02:38 goehle_ that could be good
02:38 goehle_ I tried working on different branches simultaneously at Raleigh and that was too confusing
02:38 goehle_ git add would let me bug fix single files without commiting everything (which would be half unfinished in places)
02:39 mgage_ yes -- I've had to cut down on branches also. but entering bug fixes in single commits while I'm working on something else is easy -- and then if necessary i can cherry pick the bug fixes later.
02:39 mgage_ exactly -- at first I thought that feature was a nuisance but I've come to really appreciate it
02:40 mgage_ you can even collect a bunch of bug fixes and merge them into a main branch before you merge the new feature.
02:40 goehle_ as long as there are no file collisions :P
02:40 goehle_ still, that would have been useful today
02:40 mgage_ it's also a good habit to always create a new branch   when you start a new feature -- makes it much easier to back out
02:41 goehle_ unfortunately the broken link stuff should be merged relatively quickly (so that other people dont end up duplicating the fixes) but its currently all tied up with my math4 tweaks
02:41 mgage_ if you commit and merge (or rebase) pretty regularly there aren't many file collisions.

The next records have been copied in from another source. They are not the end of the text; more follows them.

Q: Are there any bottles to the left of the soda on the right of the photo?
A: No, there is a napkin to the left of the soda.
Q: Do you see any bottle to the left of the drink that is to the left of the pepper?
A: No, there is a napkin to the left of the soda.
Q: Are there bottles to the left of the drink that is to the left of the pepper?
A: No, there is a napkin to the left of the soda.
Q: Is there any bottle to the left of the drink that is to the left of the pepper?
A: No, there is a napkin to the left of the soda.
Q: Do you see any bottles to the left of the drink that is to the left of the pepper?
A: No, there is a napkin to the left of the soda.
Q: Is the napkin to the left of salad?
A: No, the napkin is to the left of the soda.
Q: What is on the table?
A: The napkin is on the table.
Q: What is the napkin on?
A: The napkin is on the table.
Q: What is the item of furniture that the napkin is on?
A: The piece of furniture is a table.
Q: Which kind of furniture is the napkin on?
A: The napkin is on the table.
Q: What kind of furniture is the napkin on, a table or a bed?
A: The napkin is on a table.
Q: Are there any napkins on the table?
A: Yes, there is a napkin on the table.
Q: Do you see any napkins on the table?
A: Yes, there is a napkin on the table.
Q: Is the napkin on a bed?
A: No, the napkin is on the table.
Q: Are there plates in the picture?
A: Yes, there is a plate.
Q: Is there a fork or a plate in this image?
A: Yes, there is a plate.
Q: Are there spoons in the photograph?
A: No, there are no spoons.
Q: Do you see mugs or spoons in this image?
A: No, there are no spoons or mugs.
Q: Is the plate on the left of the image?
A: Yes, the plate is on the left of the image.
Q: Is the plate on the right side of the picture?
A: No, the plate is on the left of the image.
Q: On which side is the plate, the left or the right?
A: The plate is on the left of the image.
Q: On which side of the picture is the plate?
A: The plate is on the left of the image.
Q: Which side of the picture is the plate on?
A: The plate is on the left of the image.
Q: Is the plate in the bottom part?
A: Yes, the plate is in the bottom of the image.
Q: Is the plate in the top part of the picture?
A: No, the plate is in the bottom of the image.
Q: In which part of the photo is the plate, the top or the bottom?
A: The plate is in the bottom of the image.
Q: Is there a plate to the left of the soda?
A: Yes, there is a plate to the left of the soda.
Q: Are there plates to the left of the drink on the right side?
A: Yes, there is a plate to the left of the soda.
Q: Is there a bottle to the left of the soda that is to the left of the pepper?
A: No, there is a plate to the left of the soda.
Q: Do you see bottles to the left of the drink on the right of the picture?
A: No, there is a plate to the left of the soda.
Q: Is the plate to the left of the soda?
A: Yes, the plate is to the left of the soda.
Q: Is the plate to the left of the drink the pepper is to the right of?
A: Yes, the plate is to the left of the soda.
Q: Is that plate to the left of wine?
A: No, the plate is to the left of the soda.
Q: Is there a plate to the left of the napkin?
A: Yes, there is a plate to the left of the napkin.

02:41 goehle_ what I meant was sometimes you bugfix a file that you are also working on for a feature
02:41 goehle_ then its harder to seperate out the changes into different commits
02:42 mgage_ I'll try to untangle them -- I can't do that using github alone but I can do it using git on my laptop development repo
02:42 goehle_ Its often clear to me after the fact how I should have done it, but apriori is tough
02:43 goehle_ It shouldn't be too bad though
02:43 mgage_ I'm not an expert yet, but that is part of the fancy stuff you can do with git -- if your commits were atomic enough you can reorder them the way they should have been done.
02:44 mgage_ you can use the git stash feature also
02:44 goehle_ I was using stash earlier
02:44 goehle_ when switching between branches
02:45 goehle_ I ended up breaking something or another and had to revert.  Then again I seem to do that a lot with git
02:45 mgage_ yes -- and you could use it to temporarily hide your current copy, checkout a fresh copy of the file, fix the bug, commit it, and then pop your stash (it might have a merge collision which you could fix quickly)
02:46 goehle_ that would be nice
02:46 mgage_ it's easier to remember to start a new branch when you are about to start something --- then reverting is easy -- just back up the branch to where you forked off -- but you need to develop the habit of creating new branches
02:46 goehle_ and committing often
02:46 mgage_ yes
02:47 mgage_ by the way -- it also helps the documentation -- somewhat automatically
02:49 goehle_ I'll have to put more effort into good git habits then.  Unfortunately today is not a stellar example.  At least I got a lot done though.  I should be off to bed in any case.  Have a good weekend.